┌────────
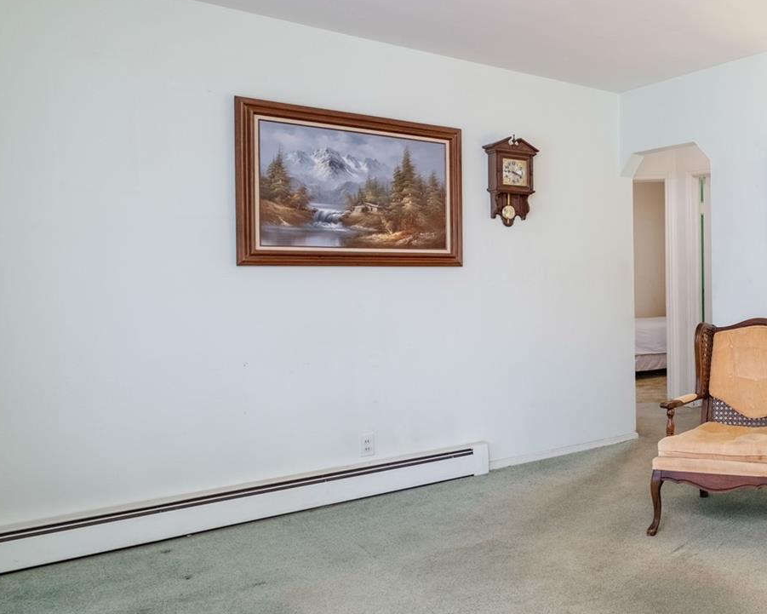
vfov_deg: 45.8
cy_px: 289
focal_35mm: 32
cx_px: 753
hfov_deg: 47.1
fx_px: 726
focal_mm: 10
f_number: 5
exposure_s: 1/125
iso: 500
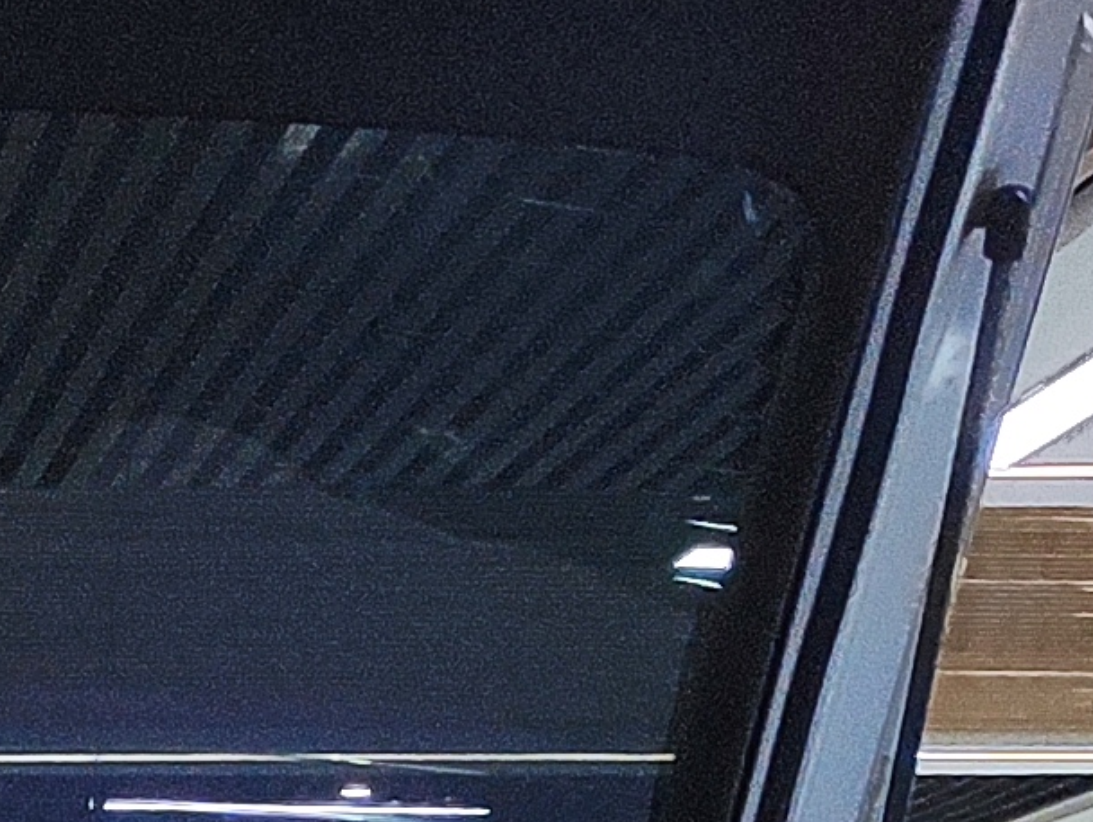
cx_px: -512
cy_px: 1907
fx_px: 6004
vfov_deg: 7.4
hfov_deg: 10.1
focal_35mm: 190
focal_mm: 5.43
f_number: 1.89
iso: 187
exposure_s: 1/33
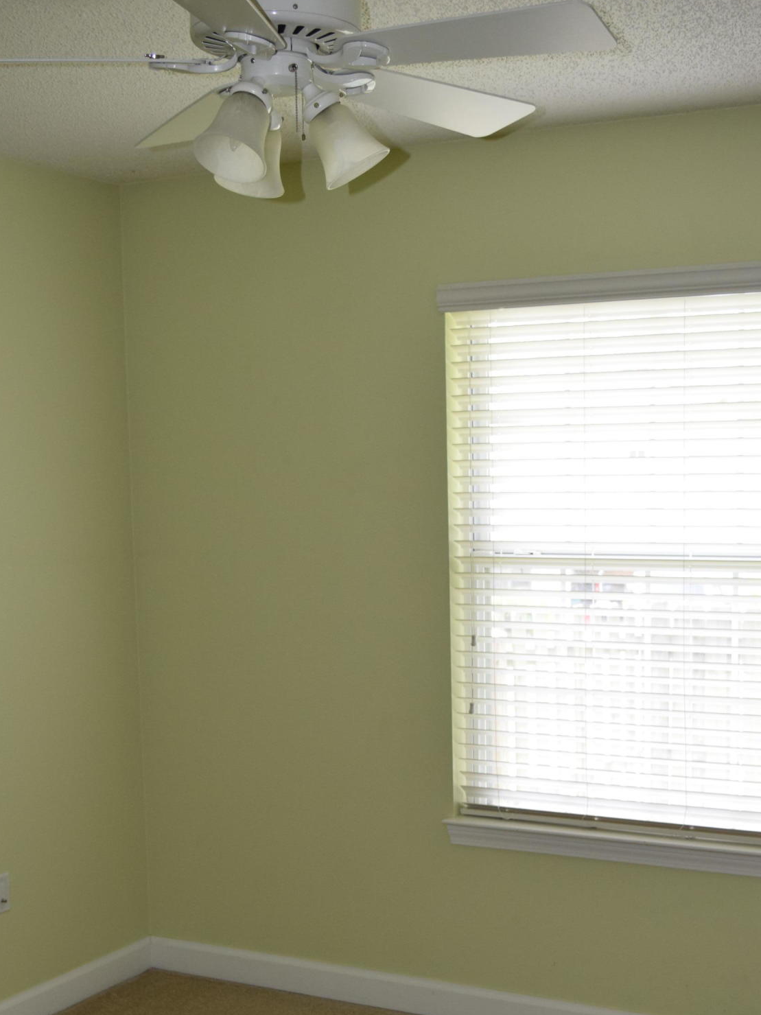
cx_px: 449
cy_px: 670
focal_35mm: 53
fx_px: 1544
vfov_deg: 36.1
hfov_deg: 27.6
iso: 800
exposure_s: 1/125
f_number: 5.6
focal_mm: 27
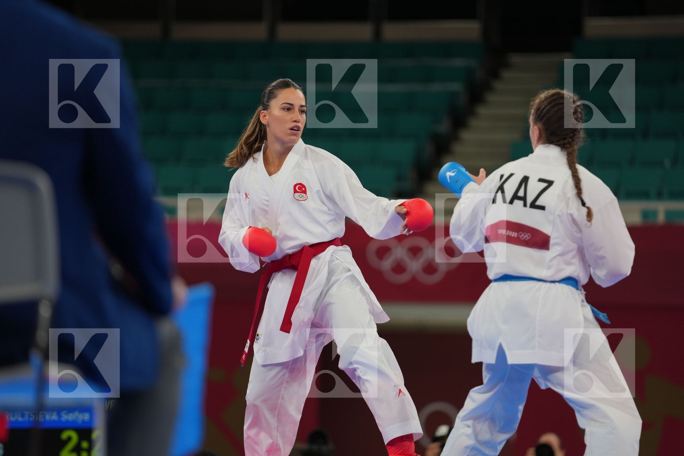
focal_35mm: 200
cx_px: 342
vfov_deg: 6.9
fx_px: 3800
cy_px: 228
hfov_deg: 10.3
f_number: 2.8
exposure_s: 1/1000
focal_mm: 200
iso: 500
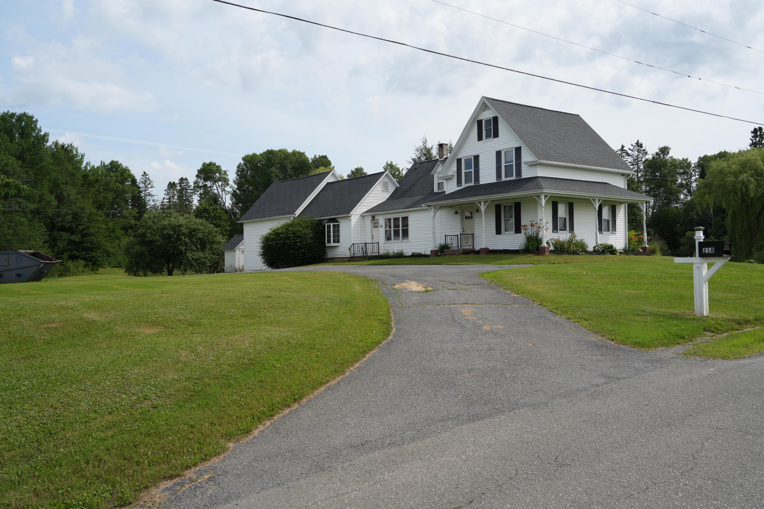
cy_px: 254
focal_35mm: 31
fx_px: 658
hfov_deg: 60.3
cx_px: 382
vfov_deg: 42.3
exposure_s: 1/400
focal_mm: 31
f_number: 6.3
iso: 100
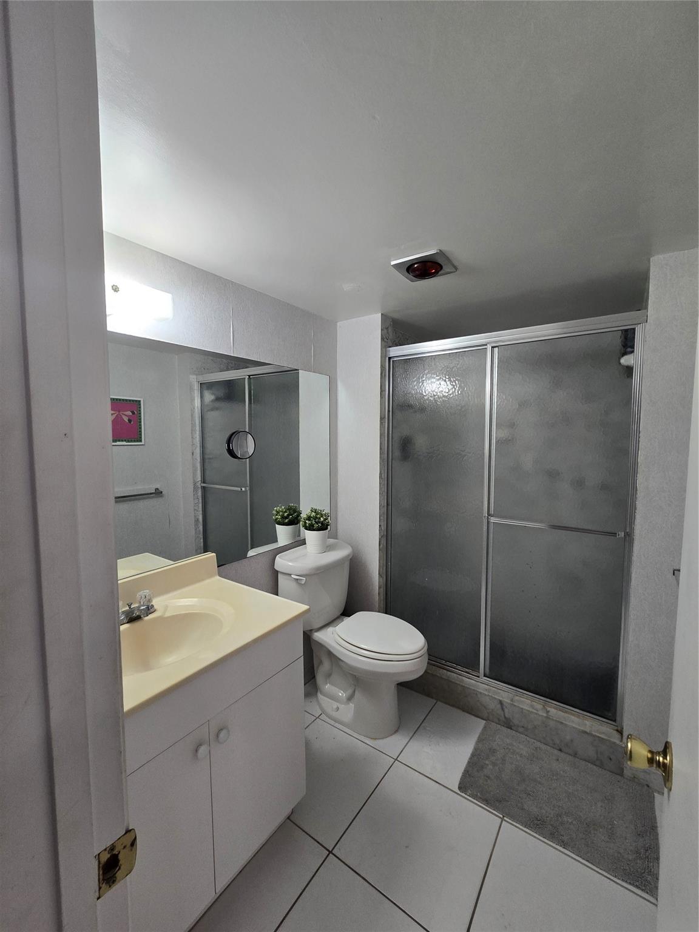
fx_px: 350
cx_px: 350
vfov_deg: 106.2
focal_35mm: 13
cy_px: 466
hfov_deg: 89.9
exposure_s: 1/60
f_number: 2.2
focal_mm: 2.2
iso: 125
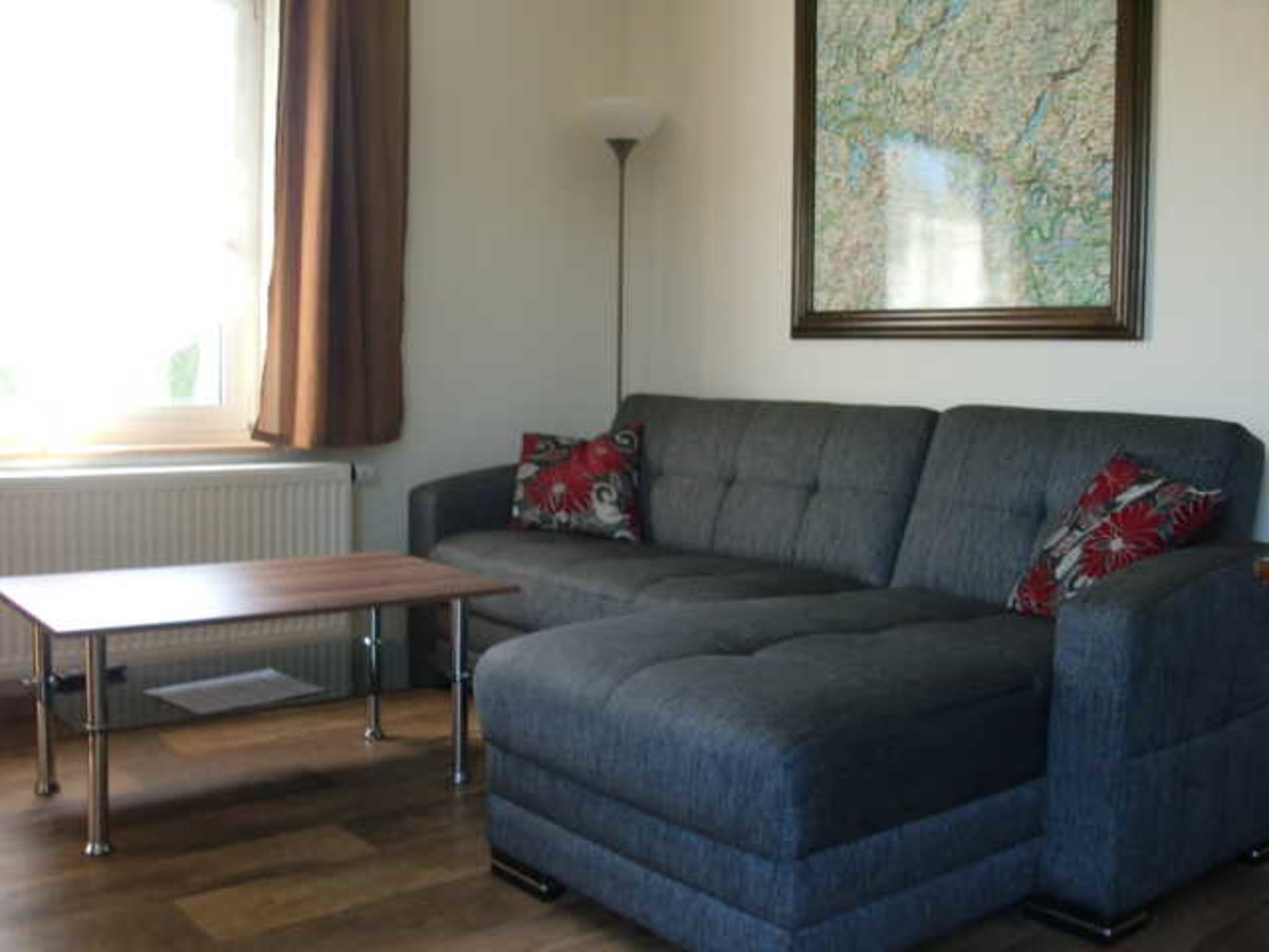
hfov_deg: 51.4
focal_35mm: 36
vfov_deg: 39.7
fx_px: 1320
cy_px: 476
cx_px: 634
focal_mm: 6.3
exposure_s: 1/60
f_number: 2.8
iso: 160
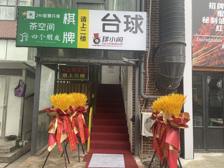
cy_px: 84
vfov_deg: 53.1
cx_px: 112
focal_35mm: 26
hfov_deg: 67.3
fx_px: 168
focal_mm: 4.2
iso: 64
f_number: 1.6
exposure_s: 1/121
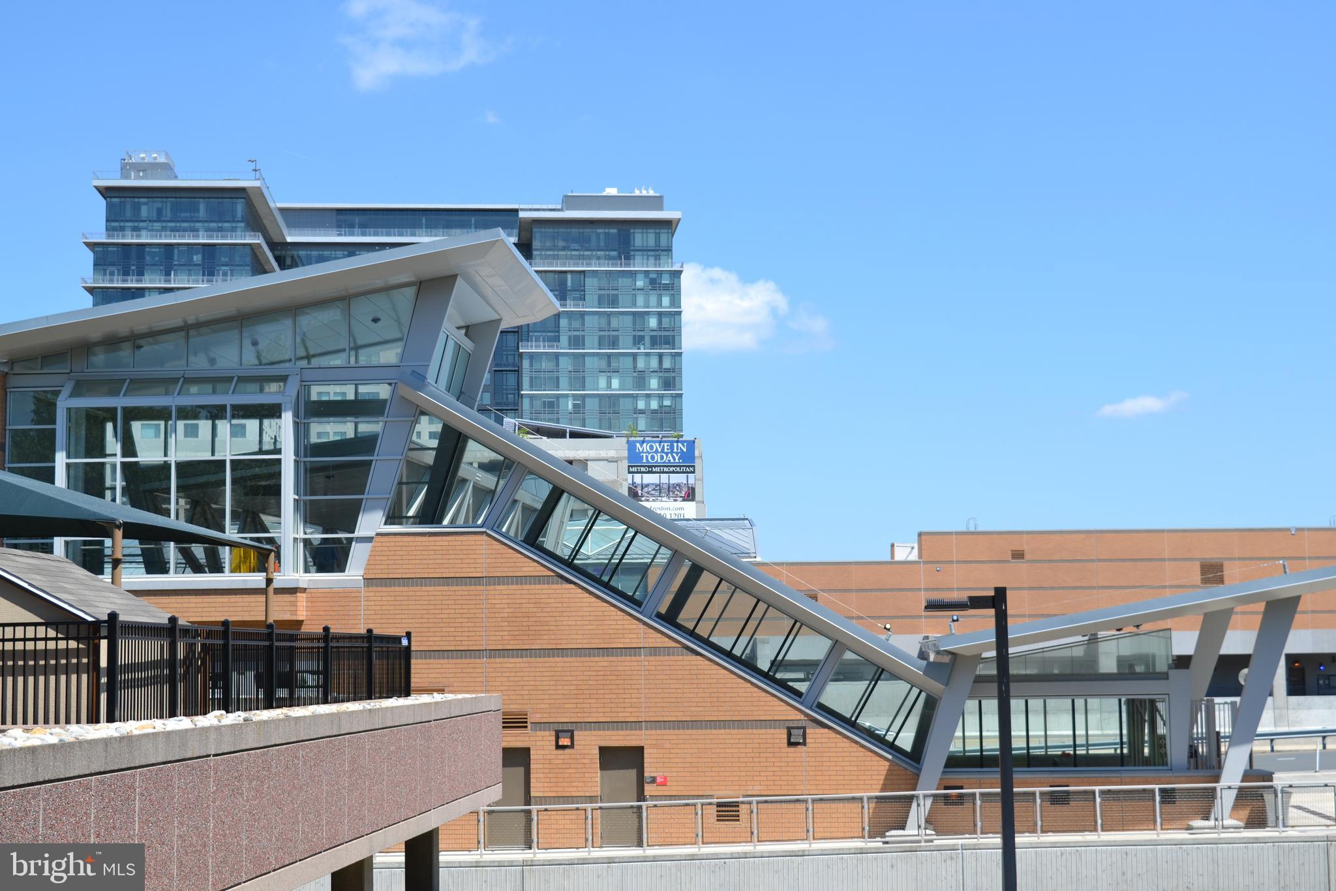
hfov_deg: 36.9
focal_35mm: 54
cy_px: 446
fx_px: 2004
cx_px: 668
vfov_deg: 25.1
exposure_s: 1/250
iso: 100
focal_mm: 36
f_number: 8
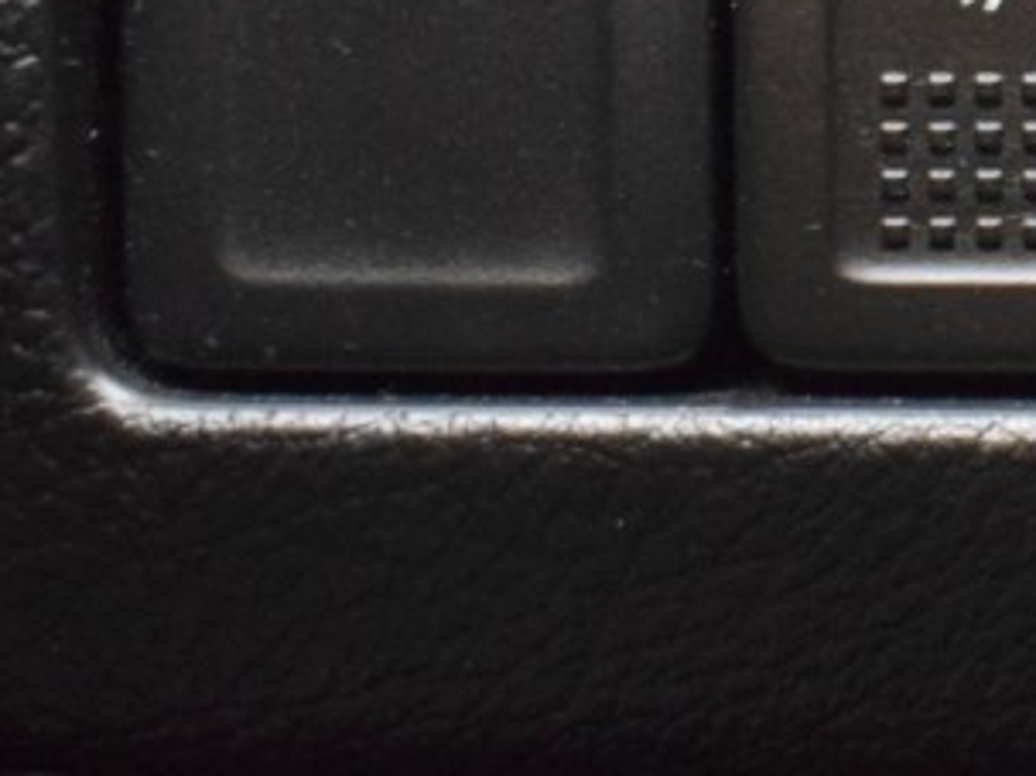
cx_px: 1679
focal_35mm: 157
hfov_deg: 11.9
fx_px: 4697
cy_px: -85
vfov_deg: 9.4
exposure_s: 1/40
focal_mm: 22
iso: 3200
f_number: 3.8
└────────
AIM OF THE TASK ::
A faithful, complete copy of the entries is required, without the pictures.

PROBLEM SOLUTION ::
vfov_deg: 45.8
cy_px: 289
focal_35mm: 32
cx_px: 753
hfov_deg: 47.1
fx_px: 726
focal_mm: 10
f_number: 5
exposure_s: 1/125
iso: 500
cx_px: -512
cy_px: 1907
fx_px: 6004
vfov_deg: 7.4
hfov_deg: 10.1
focal_35mm: 190
focal_mm: 5.43
f_number: 1.89
iso: 187
exposure_s: 1/33
cx_px: 449
cy_px: 670
focal_35mm: 53
fx_px: 1544
vfov_deg: 36.1
hfov_deg: 27.6
iso: 800
exposure_s: 1/125
f_number: 5.6
focal_mm: 27
focal_35mm: 200
cx_px: 342
vfov_deg: 6.9
fx_px: 3800
cy_px: 228
hfov_deg: 10.3
f_number: 2.8
exposure_s: 1/1000
focal_mm: 200
iso: 500
cy_px: 254
focal_35mm: 31
fx_px: 658
hfov_deg: 60.3
cx_px: 382
vfov_deg: 42.3
exposure_s: 1/400
focal_mm: 31
f_number: 6.3
iso: 100
fx_px: 350
cx_px: 350
vfov_deg: 106.2
focal_35mm: 13
cy_px: 466
hfov_deg: 89.9
exposure_s: 1/60
f_number: 2.2
focal_mm: 2.2
iso: 125
hfov_deg: 51.4
focal_35mm: 36
vfov_deg: 39.7
fx_px: 1320
cy_px: 476
cx_px: 634
focal_mm: 6.3
exposure_s: 1/60
f_number: 2.8
iso: 160
cy_px: 84
vfov_deg: 53.1
cx_px: 112
focal_35mm: 26
hfov_deg: 67.3
fx_px: 168
focal_mm: 4.2
iso: 64
f_number: 1.6
exposure_s: 1/121
hfov_deg: 36.9
focal_35mm: 54
cy_px: 446
fx_px: 2004
cx_px: 668
vfov_deg: 25.1
exposure_s: 1/250
iso: 100
focal_mm: 36
f_number: 8
cx_px: 1679
focal_35mm: 157
hfov_deg: 11.9
fx_px: 4697
cy_px: -85
vfov_deg: 9.4
exposure_s: 1/40
focal_mm: 22
iso: 3200
f_number: 3.8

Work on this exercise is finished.